The home secretary of the United Kingdom (U.K.) made a statement before Parliament on December 4, 2023, that the government will introduce measures to cut migration levels and reduce abuses of the immigration system. The measures will meet the commitment made in the 2019 Conservative Party election manifesto and are intended to “deliver[ ] the biggest ever reduction in net migration.” If in place in 2022, the measures would have prevented around 300,000 people from entering the U.K. The measures target dependents entering the U.K., will increase the minimum salaries that overseas workers and British or settled people that sponsor family members must earn, and attempt to tackle other types of exploitation across the immigration system. In addition to reducing the number of migrants that can enter the U.K., the government is also increasing the annual immigration health surcharge from 624 British pounds to 1,035 British pounds (£) (approximately US$785 to $1,300), which will raise an estimated £1.3 billion (approximately US$1.65 billion) each year.

The measures will increase the earning threshold for overseas workers by almost 50%, from £26,200 to £38,700 (approximately US$33,000 to $48,750) in spring 2024. Some jobs are excluded from this requirement, such as health and social care jobs. This measure, which is the first adjustment since 2012, is designed to ensure that businesses consider British workers first and “bring salaries in line with the average full time salary,” with the Office of National Statistics reporting that the median annual income for full-time employees was £34,963 (approximately US$44,000) in 2023.

The minimum income required for British citizens and those settled in the U.K. to bring their family members to the U.K. is also to be increased to £38,700 (approximately US$48,750). The government has stated this “reinforces that all those who want to work and live here must be able to support themselves, are contributing to the economy, and are not burdening the state.”

In the year ending September 2023, 101,000 Health and Care Worker visas were issued, and 120,000 visas were granted to these individuals’ dependents. The new measures provide that individuals entering the U.K. on this visa will no longer be able to bring their dependents with them. Additionally, care providers in England will be able to sponsor migrant workers only if the activities they are undertaking are regulated by the Care Quality Commission.

The home secretary stated that businesses were relying on cheaper labor from overseas by using the 20% going-rate salary discount for occupations listed on the shortage list. To end this, the Migration Advisory Committee is to review the shortage occupations list and create a new immigration salary list that contains fewer occupations.

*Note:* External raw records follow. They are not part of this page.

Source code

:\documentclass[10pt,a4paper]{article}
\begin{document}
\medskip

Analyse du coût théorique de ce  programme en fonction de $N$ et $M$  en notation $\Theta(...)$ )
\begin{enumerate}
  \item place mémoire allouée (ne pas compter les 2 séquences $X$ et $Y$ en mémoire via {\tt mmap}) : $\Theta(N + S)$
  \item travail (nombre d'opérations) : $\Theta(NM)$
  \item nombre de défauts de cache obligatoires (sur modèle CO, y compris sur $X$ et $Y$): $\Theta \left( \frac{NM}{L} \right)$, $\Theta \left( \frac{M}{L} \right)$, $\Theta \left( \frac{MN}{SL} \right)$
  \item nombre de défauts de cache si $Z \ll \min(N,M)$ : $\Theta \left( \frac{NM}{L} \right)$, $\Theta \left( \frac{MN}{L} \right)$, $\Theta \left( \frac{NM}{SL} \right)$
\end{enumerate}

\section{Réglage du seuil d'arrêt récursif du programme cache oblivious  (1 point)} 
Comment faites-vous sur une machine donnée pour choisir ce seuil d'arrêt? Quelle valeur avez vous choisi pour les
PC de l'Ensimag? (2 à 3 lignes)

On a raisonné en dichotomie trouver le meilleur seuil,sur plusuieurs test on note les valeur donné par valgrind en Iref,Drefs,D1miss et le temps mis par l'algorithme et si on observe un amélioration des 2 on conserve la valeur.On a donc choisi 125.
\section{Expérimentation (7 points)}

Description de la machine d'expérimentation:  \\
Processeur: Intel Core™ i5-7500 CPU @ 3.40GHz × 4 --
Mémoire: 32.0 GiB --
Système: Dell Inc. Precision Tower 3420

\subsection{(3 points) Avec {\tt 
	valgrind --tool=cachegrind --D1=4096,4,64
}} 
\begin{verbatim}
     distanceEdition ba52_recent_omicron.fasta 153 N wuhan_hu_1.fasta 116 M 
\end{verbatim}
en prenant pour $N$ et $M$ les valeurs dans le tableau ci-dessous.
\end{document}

These measures are in addition to those announced in May 2023 that restrict international students, with the exception of those in post-graduate research courses, from bringing dependents. These steps, which will enter into force for courses starting in January 2024, were taken after there was an increase of 750% from 2019 in the number of students bringing their dependents with them to the U.K. In addition to these measures, the government has also requested that the Migration Advisory Committee undertake a review of the graduate visa program “to ensure it works in the best interests of the UK and to ensure steps are being taken to prevent abuse.”

The measures were introduced following high levels of net migration in the year ending June 2023, with 672,000 more people staying than leaving the U.K. The measures will be implemented by changes in the Immigration Rules, which were made under the Immigration Act 1971.